> _PROBLEM REQUIREMENTS_
List, in order of first appearance, every proper name (of a person, place, or title) that occurs in the text about flood-stricken farmers below.

> _TEXT_
________________________________________

Resilience, madness or optimism…a farmer’s lot

I’ve just read Fleur Bainger’s story on the flood ravaged farmers of Carnarvon in Western Australia, and not for the first time since launching Accidentally Outback, the question in my mind is ‘who’d be a farmer?’
While wool growers in the south of the same state battle horrific drought, there are some farmers where the flood damage in the north is so bad that they will simply walk off their land. Kaput, over, years of dreaming, struggling working, over in a year’s worth of rain overnight.

Meanwhile a group of canny lads from Gilgrandra, whose wheat crops are under three feet of water have become overnight internet sensations with their farcical, tongue in cheek video of ‘Baywatch, Armatree…’ In just under a week more than 15,000 people have watched them duck and dive and imitate Pamela Anderson whilst standing in poetic pose on headers overlooking water soaked paddocks.

________________________________________

> _PROVIDED DATA_
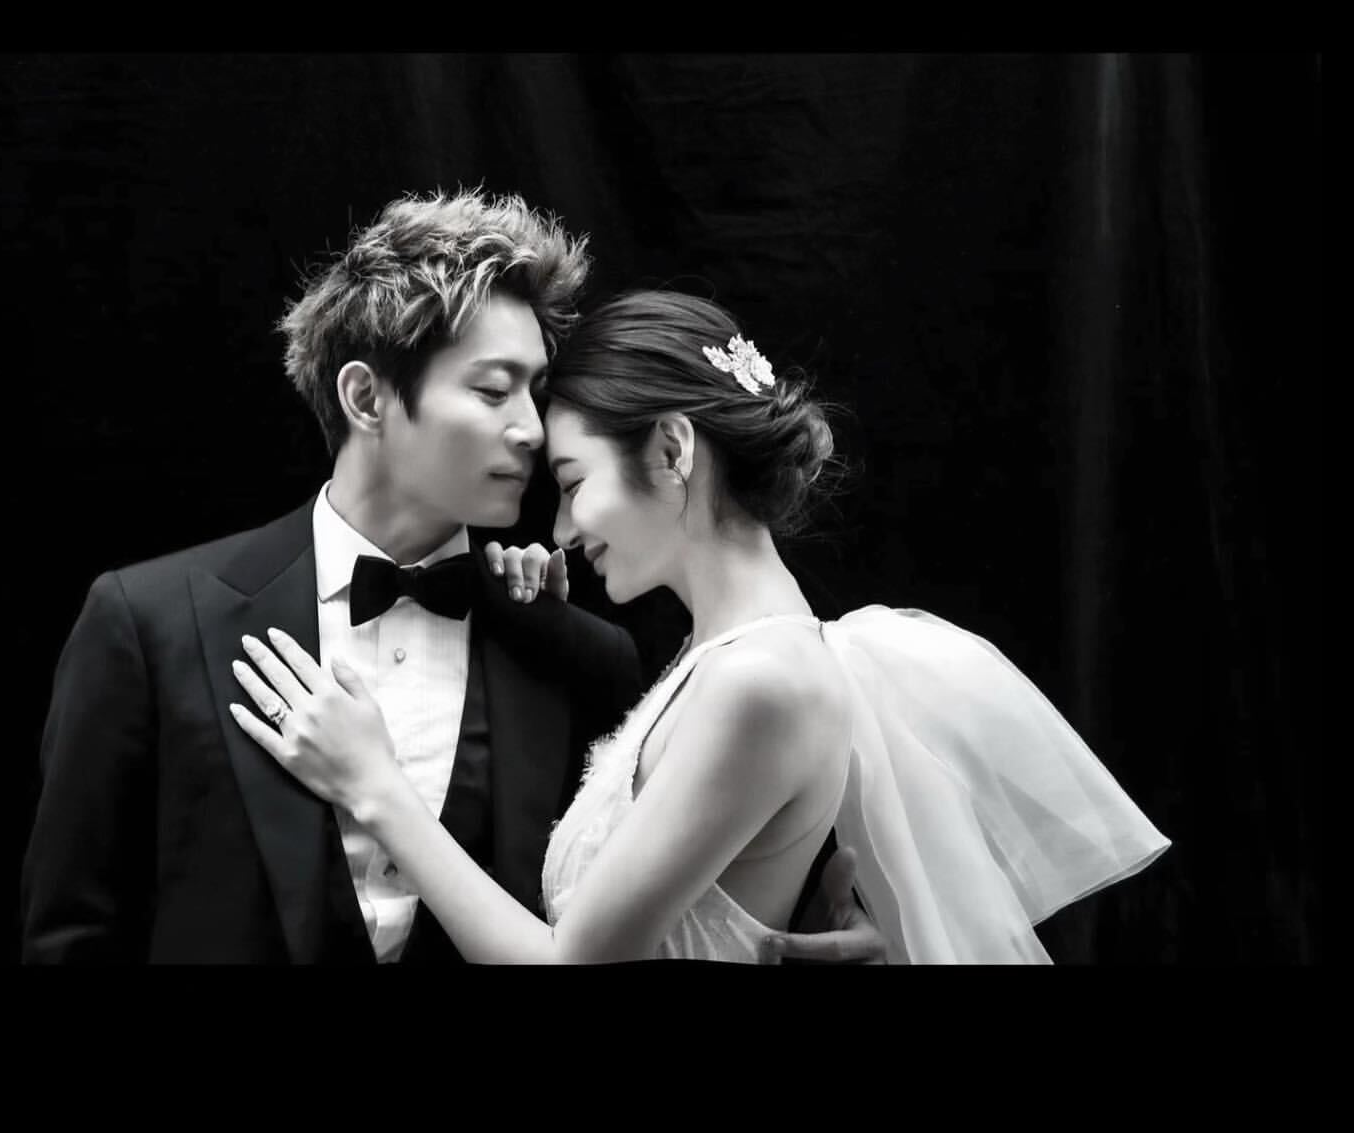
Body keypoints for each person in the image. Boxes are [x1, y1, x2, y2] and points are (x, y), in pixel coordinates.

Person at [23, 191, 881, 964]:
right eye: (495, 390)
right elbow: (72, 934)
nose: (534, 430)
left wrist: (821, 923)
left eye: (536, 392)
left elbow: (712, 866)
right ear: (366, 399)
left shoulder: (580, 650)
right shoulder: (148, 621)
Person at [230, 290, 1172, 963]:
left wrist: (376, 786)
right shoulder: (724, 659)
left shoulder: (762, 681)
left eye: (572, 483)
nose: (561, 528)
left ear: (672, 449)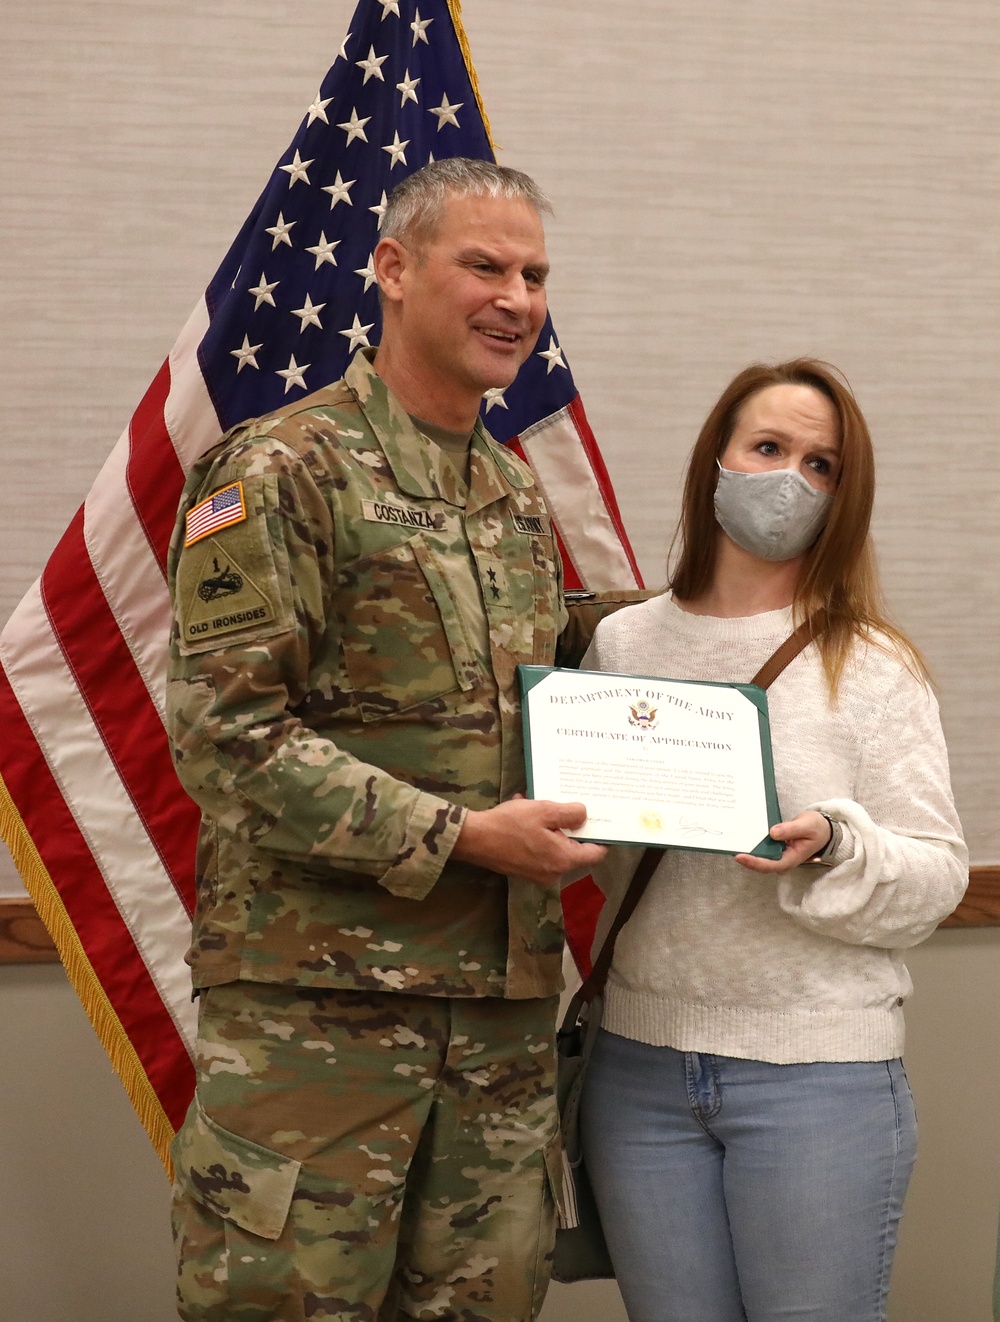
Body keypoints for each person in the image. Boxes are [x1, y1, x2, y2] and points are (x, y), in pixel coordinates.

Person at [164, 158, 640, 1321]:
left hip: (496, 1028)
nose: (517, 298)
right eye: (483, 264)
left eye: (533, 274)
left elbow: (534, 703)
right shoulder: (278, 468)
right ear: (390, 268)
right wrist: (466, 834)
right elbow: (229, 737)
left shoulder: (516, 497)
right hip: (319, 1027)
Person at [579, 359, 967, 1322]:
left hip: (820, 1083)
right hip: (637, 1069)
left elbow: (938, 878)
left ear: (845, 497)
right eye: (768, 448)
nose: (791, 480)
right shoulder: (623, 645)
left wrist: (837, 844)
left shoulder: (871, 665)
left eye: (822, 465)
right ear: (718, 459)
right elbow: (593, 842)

________________________________________

> _WRITTEN REPLY_
Fleur Bainger, Carnarvon, Western Australia, Accidentally Outback, Gilgrandra, Baywatch, Armatree, Pamela Anderson